Exercise brief
Please summarize the bow-tuning forum thread in three sentences.

Been tuning and tweaking on bows since I was 12yrs old, PSE, Hoyt, Bowtech/Diamond, Bear, Martin , High Country, Jennings, Browning are the easiest for me to tune quickly, Its always the shooter that needs tuned rather than the bow, Even a very poorly set-up bow will put an arrow in the same hole at 20yds, arrow may corkscrew on the way down but it will do it, In the hands of a un-tuned archer even a highly tweaked bow will not, You can tune and tweak the crap out of one but if the idiot behind the wheel can't do the same thing everytime then its going to be a wash, though a highly tuned, properly tuned bow will be more forgiving it will still be a wash in the hands of the blind, lol


----------



## WithoutWarning (Jan 26, 2010)

peter rogers said:


> timing an APA 2 cam 1 twist to much 1/2 twist not enough??


Touche !
I finally had to settle with the bottom
cam contacting about 1/16-1/8" before the top.
Those cams are SO agressive, it almost
seems like you have to hold your tounge in
the right spot or you aren't going to get it.


----------



## blueglide1 (Jun 29, 2006)

Back in the day,any bow with a wood riser.Before offset arrow shelfs.One comes to mind,the Browning Exploder, I mean Explorer.LOL


----------



## rraming (Aug 5, 2006)

Your own is the hardest to tune:wink:


----------

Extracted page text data
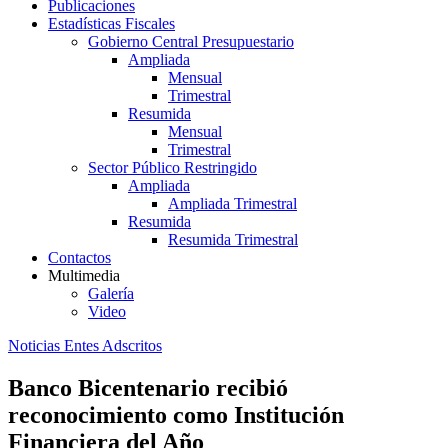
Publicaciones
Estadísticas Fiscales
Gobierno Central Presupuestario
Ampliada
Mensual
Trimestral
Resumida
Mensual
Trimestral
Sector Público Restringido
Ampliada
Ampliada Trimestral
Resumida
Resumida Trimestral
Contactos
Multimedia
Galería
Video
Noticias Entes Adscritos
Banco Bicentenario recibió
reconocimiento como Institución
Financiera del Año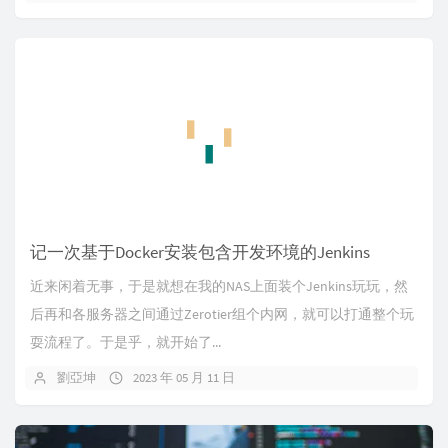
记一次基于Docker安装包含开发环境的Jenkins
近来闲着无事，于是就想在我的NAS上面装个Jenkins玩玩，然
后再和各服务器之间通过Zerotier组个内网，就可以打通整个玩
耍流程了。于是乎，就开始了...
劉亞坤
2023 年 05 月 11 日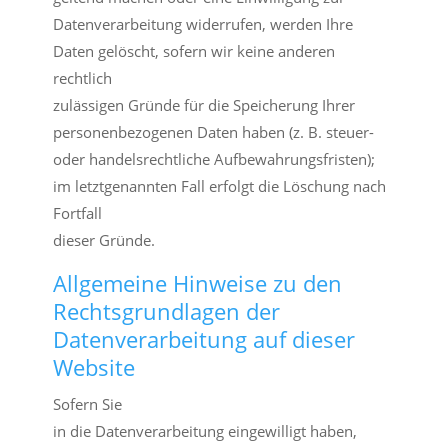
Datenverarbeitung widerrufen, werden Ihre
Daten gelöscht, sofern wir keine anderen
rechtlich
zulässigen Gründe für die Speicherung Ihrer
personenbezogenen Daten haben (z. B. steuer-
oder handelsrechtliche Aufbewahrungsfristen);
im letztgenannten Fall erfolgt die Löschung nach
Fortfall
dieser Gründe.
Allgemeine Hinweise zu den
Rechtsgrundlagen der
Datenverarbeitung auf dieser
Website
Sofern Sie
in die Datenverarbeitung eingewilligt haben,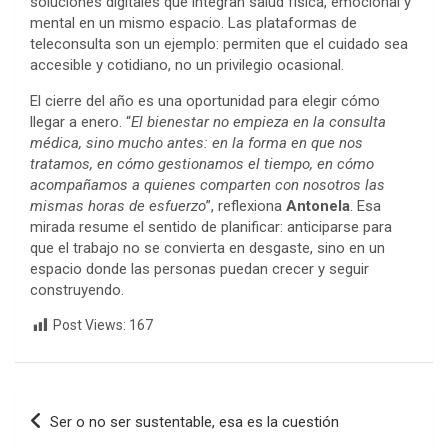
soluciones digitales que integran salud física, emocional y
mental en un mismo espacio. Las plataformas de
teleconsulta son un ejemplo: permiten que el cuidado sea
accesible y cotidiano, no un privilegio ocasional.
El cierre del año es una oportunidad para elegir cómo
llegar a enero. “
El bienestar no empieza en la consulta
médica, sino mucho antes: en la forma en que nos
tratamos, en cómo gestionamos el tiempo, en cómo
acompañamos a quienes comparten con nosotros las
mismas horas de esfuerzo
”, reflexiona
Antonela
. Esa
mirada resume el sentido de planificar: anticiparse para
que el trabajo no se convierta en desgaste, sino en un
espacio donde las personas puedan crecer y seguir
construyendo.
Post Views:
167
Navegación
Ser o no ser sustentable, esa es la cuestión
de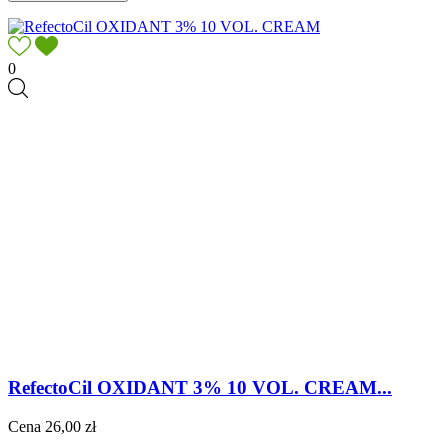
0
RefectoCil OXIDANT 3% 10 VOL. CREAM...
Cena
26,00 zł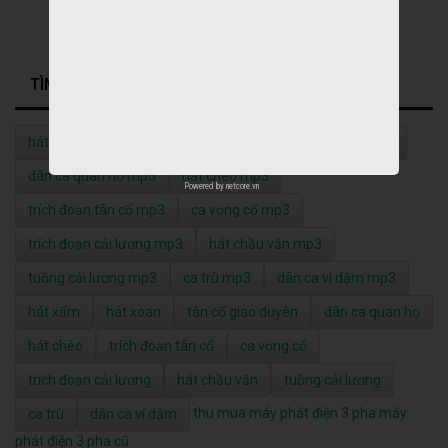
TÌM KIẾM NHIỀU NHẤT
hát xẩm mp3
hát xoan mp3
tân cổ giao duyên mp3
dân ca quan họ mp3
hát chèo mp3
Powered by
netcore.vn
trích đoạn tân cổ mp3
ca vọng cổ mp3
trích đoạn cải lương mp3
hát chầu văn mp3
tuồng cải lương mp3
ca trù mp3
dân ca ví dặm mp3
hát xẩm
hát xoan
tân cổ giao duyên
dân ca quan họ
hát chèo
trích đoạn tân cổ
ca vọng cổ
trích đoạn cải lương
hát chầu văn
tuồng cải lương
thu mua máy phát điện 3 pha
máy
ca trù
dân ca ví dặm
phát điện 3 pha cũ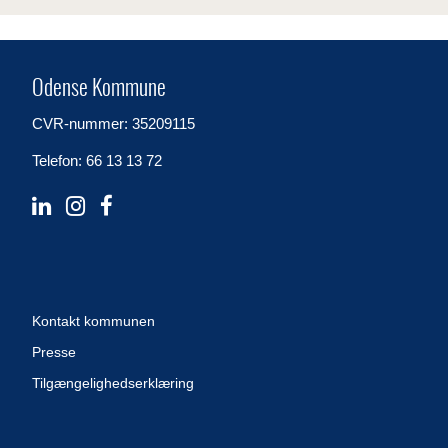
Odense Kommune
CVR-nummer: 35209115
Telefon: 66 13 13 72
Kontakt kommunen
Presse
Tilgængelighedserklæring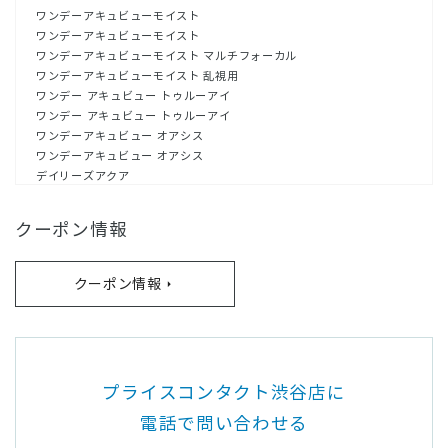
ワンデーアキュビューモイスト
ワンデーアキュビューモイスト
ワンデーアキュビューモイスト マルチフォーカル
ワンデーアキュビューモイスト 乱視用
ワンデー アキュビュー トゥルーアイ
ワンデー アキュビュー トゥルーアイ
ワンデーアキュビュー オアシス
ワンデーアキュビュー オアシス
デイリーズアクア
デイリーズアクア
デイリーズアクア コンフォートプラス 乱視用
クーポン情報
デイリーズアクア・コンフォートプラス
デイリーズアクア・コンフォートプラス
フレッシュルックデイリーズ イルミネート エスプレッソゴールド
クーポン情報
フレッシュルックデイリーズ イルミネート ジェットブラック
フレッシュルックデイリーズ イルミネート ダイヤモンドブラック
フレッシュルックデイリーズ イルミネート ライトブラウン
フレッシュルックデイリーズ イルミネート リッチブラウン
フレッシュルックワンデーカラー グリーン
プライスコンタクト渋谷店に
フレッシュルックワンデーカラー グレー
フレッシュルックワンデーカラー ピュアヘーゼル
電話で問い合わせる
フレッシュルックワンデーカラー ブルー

Result
One poster, who has tuned bows since age 12, argues that the shooter usually needs tuning more than the bow: even a poorly set-up bow will put an arrow in the same hole at 20 yards, while a highly tuned bow won't help an archer who can't repeat the same shot every time. Another poster finds APA 2-cam bows so aggressive that the only workable timing was to have the bottom cam make contact about 1/16 to 1/8 inch before the top one. Other posters point to older bows with wood risers made before offset arrow shelves, such as the Browning Explorer, and one jokes that your own bow is the hardest to tune.